>>>>>

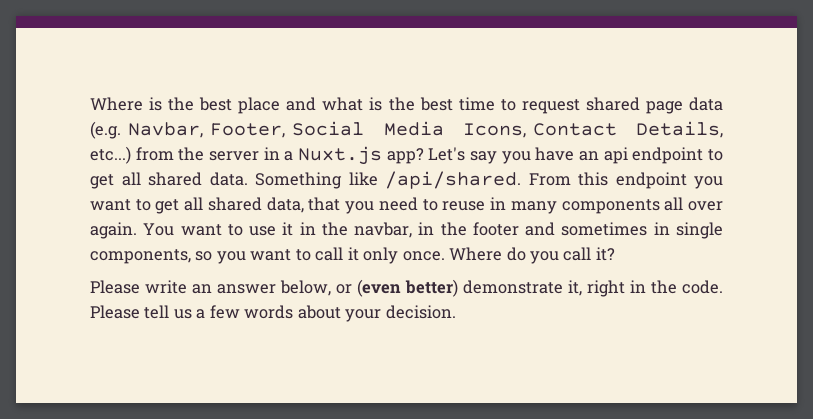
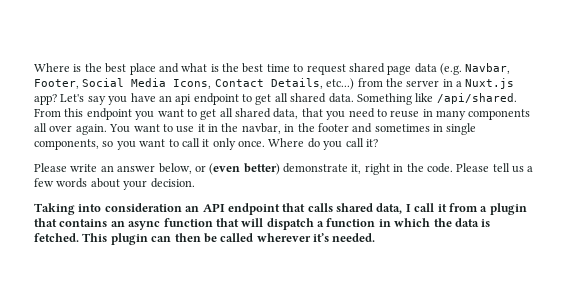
(456, 312) none -> [34,203,527,215] [34,218,491,230] [34,233,376,245] // Taking into consideration an API endpoint that calls shared data, I call it from a plugin that contains an async function that will dispatch a function in which the data is fetched. This plugin can then be called wherever it’s needed.

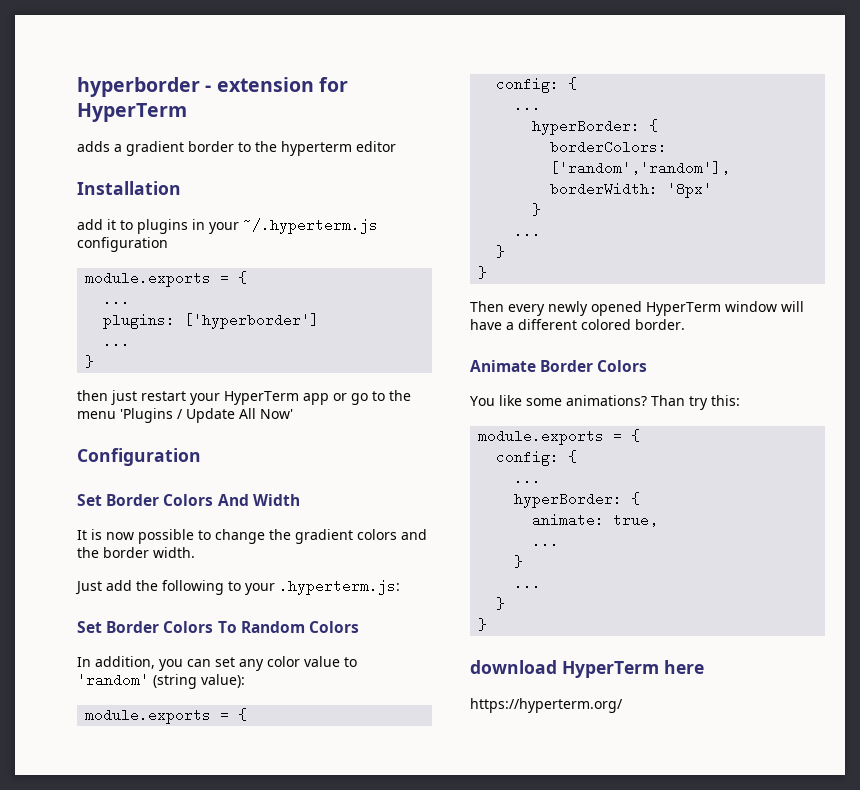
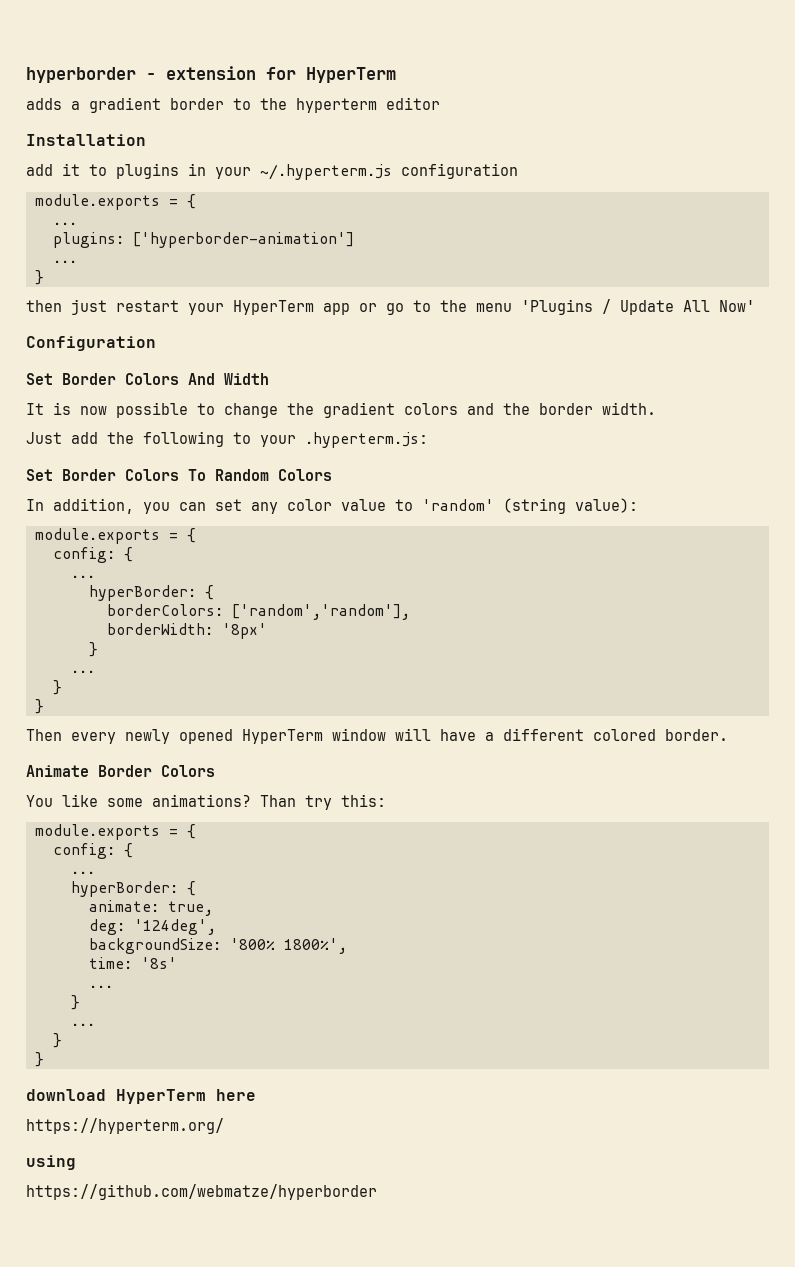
[184,313,320,329] ['hyperborder'] -> [132,232,354,248] ['hyperborder-animation']
(659, 520) none -> [88,919,216,935] [88,938,347,954] [88,957,177,969] // deg: '124deg', // backgroundSize: '800% 1800%', // time: '8s'
(623, 705) none -> [26,1155,76,1170] [26,1184,377,1200] // using // https://github.com/webmatze/hyperborder

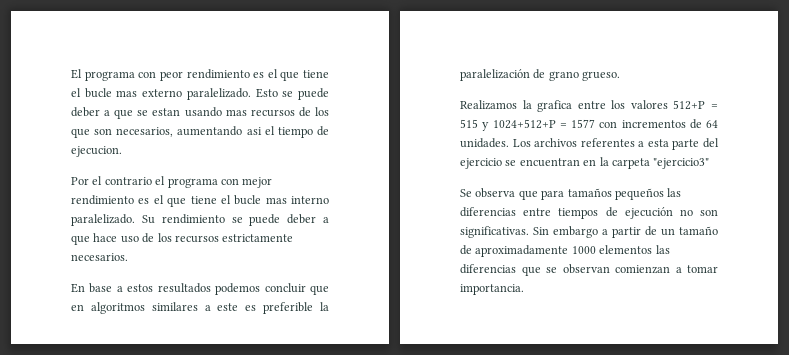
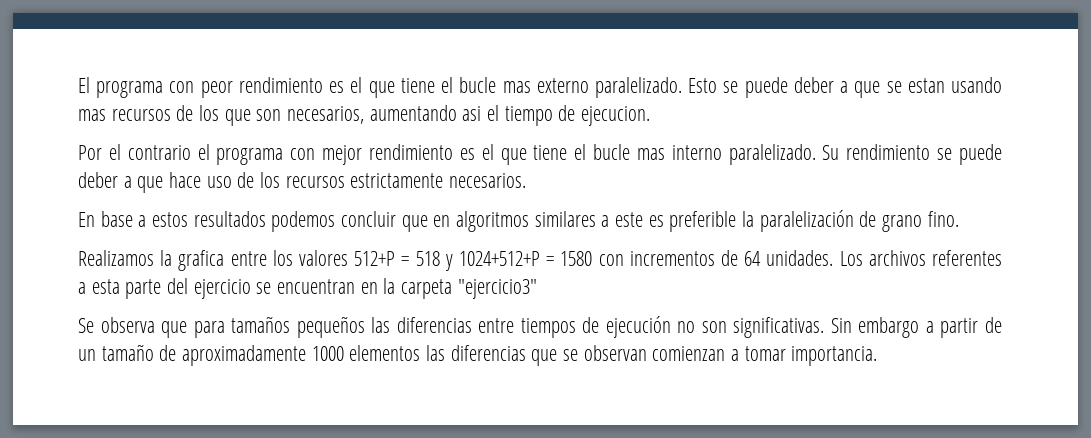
[582,71,621,81] grueso. -> [927,211,959,227] fino.
[460,119,478,128] 515 -> [415,251,440,266] 518
[571,119,595,128] 1577 -> [560,251,593,266] 1580

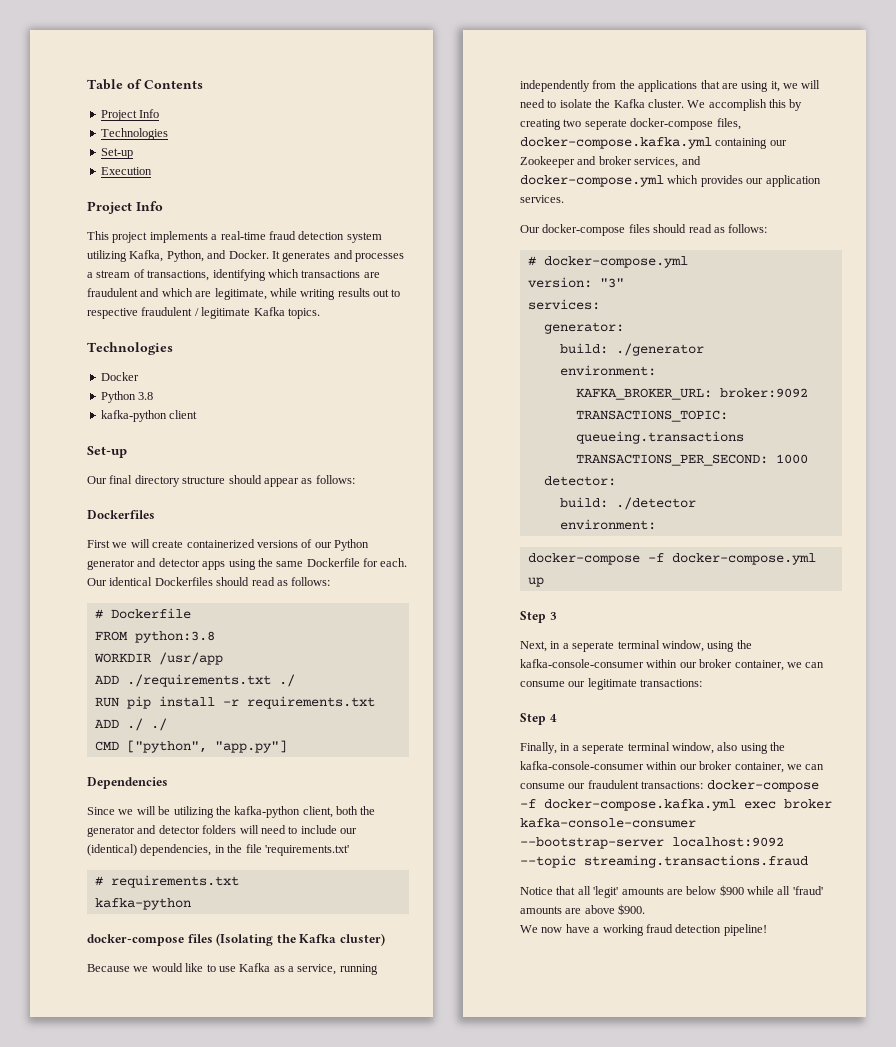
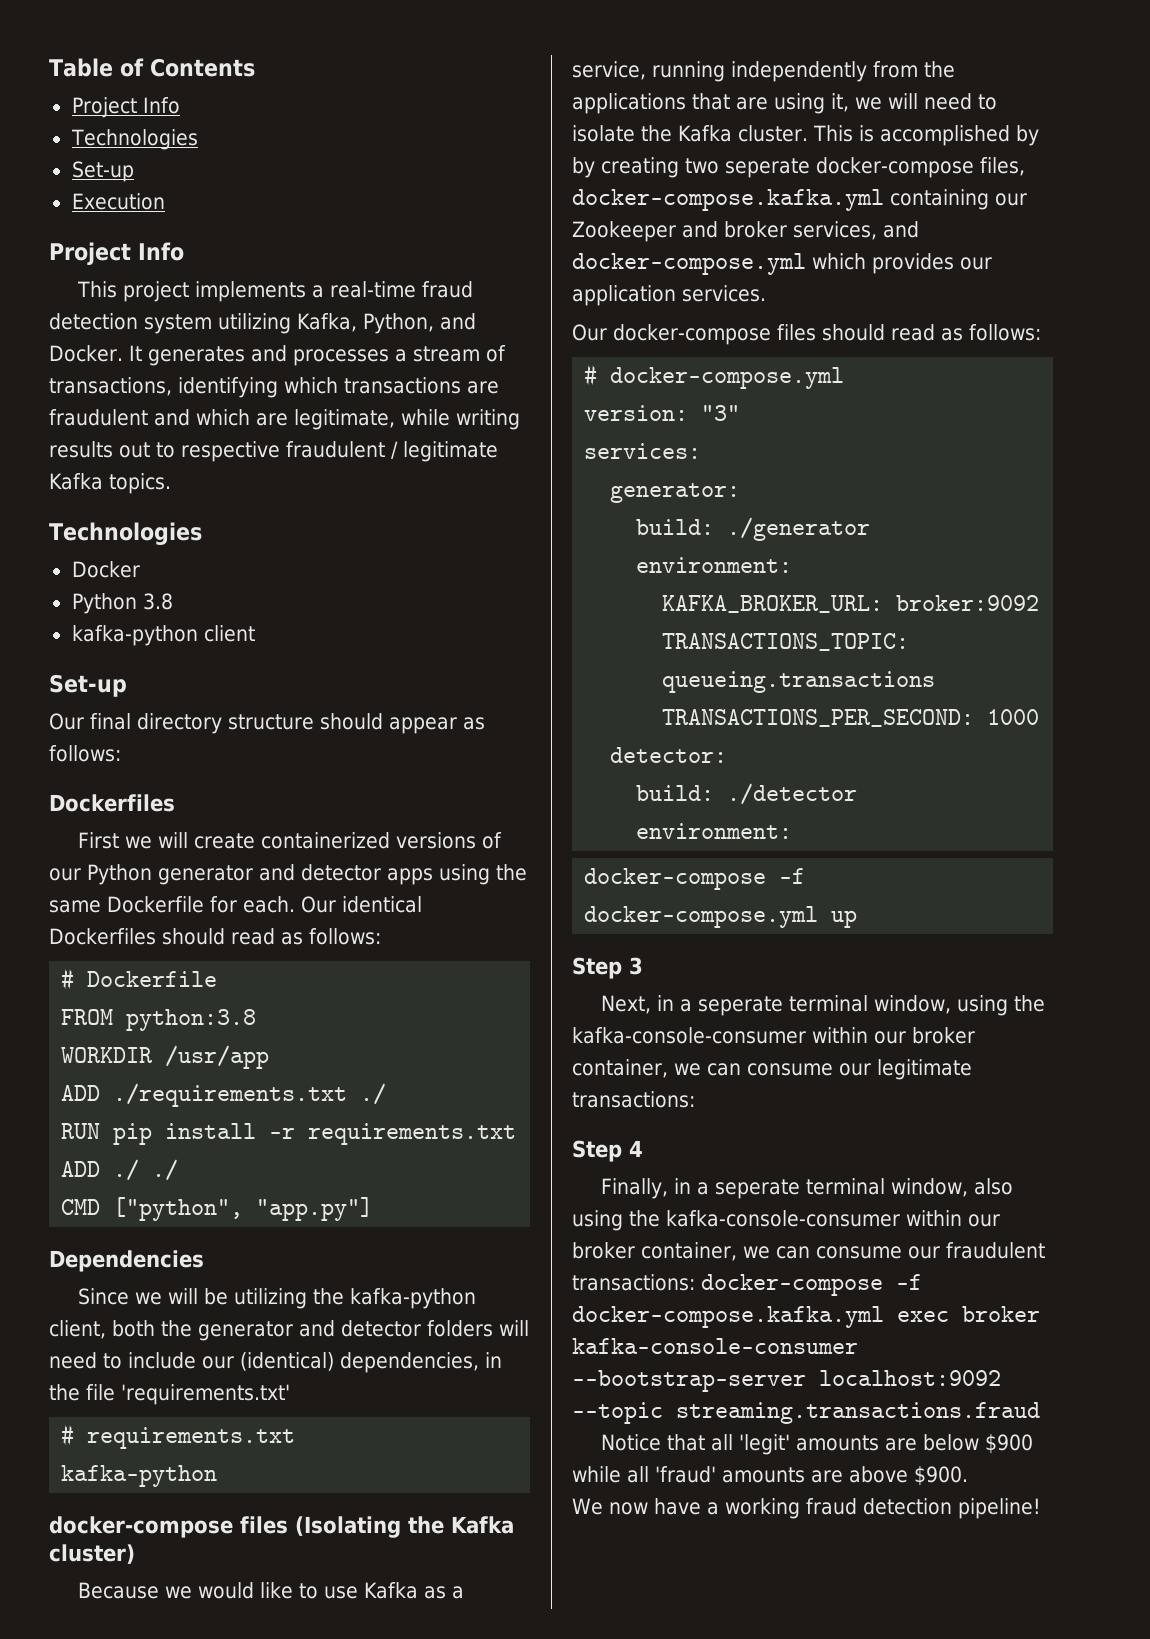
[687,99,786,111] We accomplish this -> [812,125,1039,146] This is accomplished by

<<<<<

• _Work to be completed_: Everything from the line containing "(659, 520) none" through the last line of the listing above must be output exactly, except the pictures.

• _Task answer_:
(659, 520) none -> [88,919,216,935] [88,938,347,954] [88,957,177,969] // deg: '124deg', // backgroundSize: '800% 1800%', // time: '8s'
(623, 705) none -> [26,1155,76,1170] [26,1184,377,1200] // using // https://github.com/webmatze/hyperborder

[582,71,621,81] grueso. -> [927,211,959,227] fino.
[460,119,478,128] 515 -> [415,251,440,266] 518
[571,119,595,128] 1577 -> [560,251,593,266] 1580

[687,99,786,111] We accomplish this -> [812,125,1039,146] This is accomplished by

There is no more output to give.